# Brief
Rewrite the New Orleans trip account from "This was the" up to and including "Stomp was on.", swapping "great" for "fine".

# Reading passage
This was the 6th Hip Drop and was held at a great bar called DBA on Frenchman St. I had last been in New Orleans in 2008 (I had actually seen Walter “Wolfman” Washington at DBA back then) and my last time in the US was in 2010, so I was really itching to get back there, spin some 45s, catch up with friends, buy records and of course check out the Ponderosa Stomp. The Ponderosa Stomp is a long running festival held traditionally over two nights. This year it was held at a great venue called the Rock N Bowl which is a bowling lane and music venue - great combo - of course the bowling option was closed while the Stomp was on.  

I started this American trip with a 7 hour stopover in San Fran, so I did what any self-respecting vinyl junkie would do in that situation: on-checked my luggage and then hopped a cab to Haight St to buy 45s. It was a Monday so my favorite shop Groove Merchant was closed, but across the street Rooky Ricardo’s was open for business, so I told the taxi to come back for me in 3 hours and set about digging. Made it back to the airport in time for my flight to NOLA with nearly 100 new additions to my record box.

I touched down in NOLA late at night (the Saints won on the flight so the other passengers seemed really excited about that…."Who Dat?" etc). Hopped a cab to the Hotel and tried to familiarize myself with the streets again as I was driven there. I had a couple days until the festival itself started but already a few people were at the official Hotel in readiness. The next morning I got my VIP pack and then went off to hit the Hard Rock CafĂ© for some late breakfast before hitting the Louisiana Music Factory looking for more 45s. LMF is a cool store located right in the heart of the French Quarter and is seen as something of a hub for the local scene. I spent the day there upstairs clearing out around 100 45s and got a heap of great titles for really good prices. I knew I had to get in quick before the rest of the Stomp tourists also hit the record stores (the reason I’d hit town a couple days early to be honest). I paid a visit to Drago’s that night for some of their must-try charbroiled Oysters; always a spot I hit in NOLA, words can’t begin to describe how good the oysters are and this is from a dude who doesn’t usually do shellfish.  

The next day I got up, started to notice some of the famous faces (classic R&B artists) had started to appear at the hotel. Cool. I took a ride to Jim Russell’s Rare records on Magazine, once a legendary record store and a must hit spot; I was saddened to see it closed with a great deal of the stock still sitting inside half covered by tarps, to try to protect it from roof leaks I guess. Realizing I wasn’t going to get anything there I traveled across the other side of the town to Euclid Records, a newer store but a very worthy stop and definitely a must hit spot for records in NOLA. I spent the day there and came away with another 100 or so 45s. They had just put a load of 45s out especially for the Stomp crowd and luckily I was the first to get to them that morning. It was at Euclid that I first ran into Carlos and Elisse, two fellow 45 collectors from Mexico in town for the Stomp too. It was a great day digging and James at Euclid was really helpful and friendly, even coming to check out my set at DBA the next night. That evening a few of my friends had started to roll into town so I got in touch with my friend Miles and we rolled way out to a great restaurant he knew called Jacques Imo’s, beautiful food and a great time.

# Information
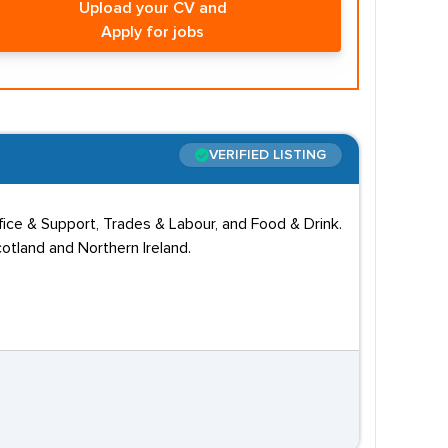
Upload your CV and
Apply for jobs
VERIFIED LISTING
ffice & Support, Trades & Labour, and Food & Drink.
otland and Northern Ireland.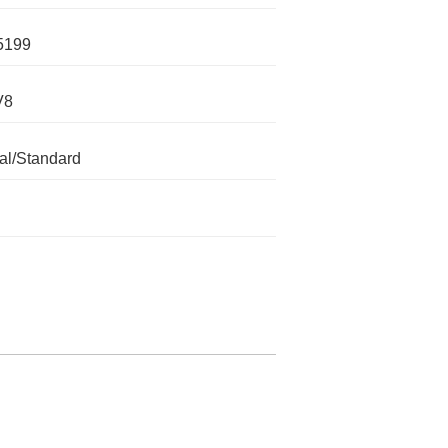
5199
V8
l/Standard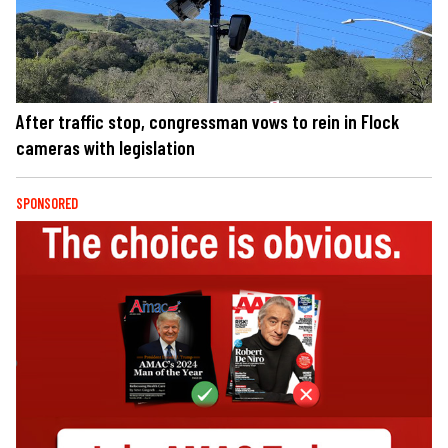
After traffic stop, congressman vows to rein in Flock
cameras with legislation
SPONSORED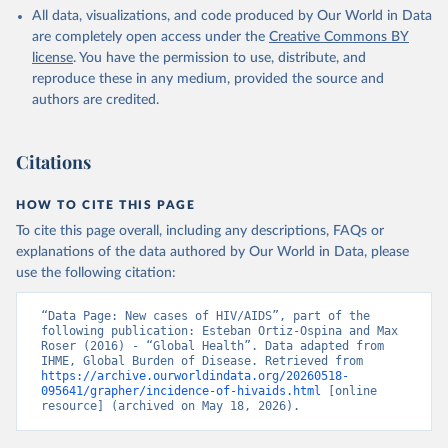
All data, visualizations, and code produced by Our World in Data
are completely open access under the
Creative Commons BY
license
. You have the permission to use, distribute, and
reproduce these in any medium, provided the source and
authors are credited.
Citations
HOW TO CITE THIS PAGE
To cite this page overall, including any descriptions, FAQs or
explanations of the data authored by Our World in Data, please
use the following citation:
“Data Page: New cases of HIV/AIDS”, part of the 
following publication: Esteban Ortiz-Ospina and Max 
Roser (2016) - “Global Health”. Data adapted from 
IHME, Global Burden of Disease. Retrieved from 
https://archive.ourworldindata.org/20260518-
095641/grapher/incidence-of-hivaids.html
 [online 
resource] (archived on May 18, 2026).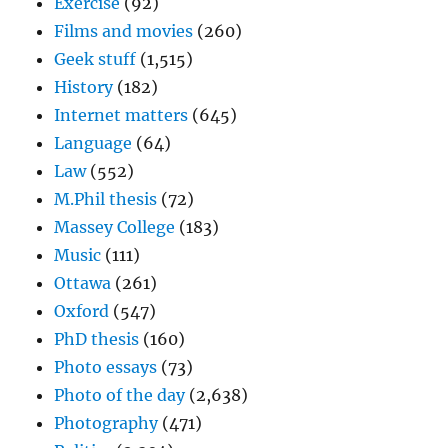
Exercise
(92)
Films and movies
(260)
Geek stuff
(1,515)
History
(182)
Internet matters
(645)
Language
(64)
Law
(552)
M.Phil thesis
(72)
Massey College
(183)
Music
(111)
Ottawa
(261)
Oxford
(547)
PhD thesis
(160)
Photo essays
(73)
Photo of the day
(2,638)
Photography
(471)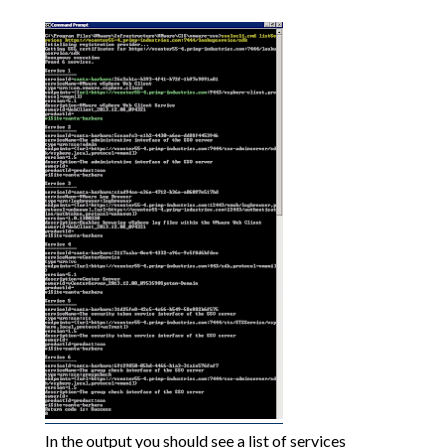
In the output you should see a list of services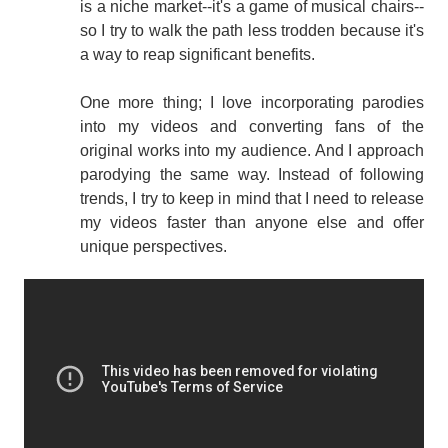
is a niche market--it's a game of musical chairs--
so I try to walk the path less trodden because it's
a way to reap significant benefits.
One more thing; I love incorporating parodies
into my videos and converting fans of the
original works into my audience. And I approach
parodying the same way. Instead of following
trends, I try to keep in mind that I need to release
my videos faster than anyone else and offer
unique perspectives.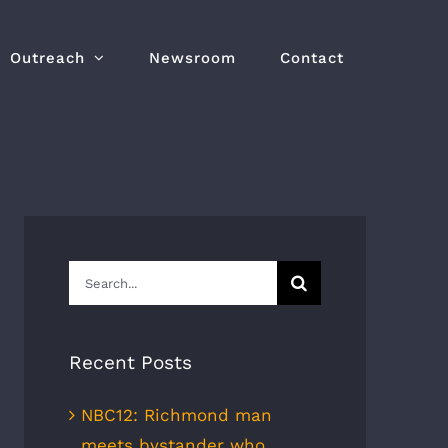
Outreach
Newsroom
Contact
Search
for:
Recent Posts
NBC12: Richmond man
meets bystander who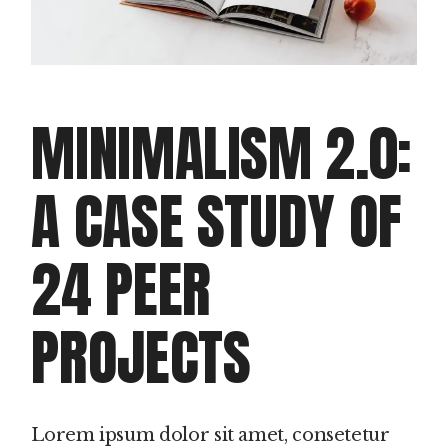
MINIMALISM 2.0:
A CASE STUDY OF
24 PEER
PROJECTS
Lorem ipsum dolor sit amet, consetetur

# Written answer
This was the 6th Hip Drop and was held at a fine bar called DBA on Frenchman St. I had last been in New Orleans in 2008 (I had actually seen Walter “Wolfman” Washington at DBA back then) and my last time in the US was in 2010, so I was really itching to get back there, spin some 45s, catch up with friends, buy records and of course check out the Ponderosa Stomp. The Ponderosa Stomp is a long running festival held traditionally over two nights. This year it was held at a fine venue called the Rock N Bowl which is a bowling lane and music venue - fine combo - of course the bowling option was closed while the Stomp was on.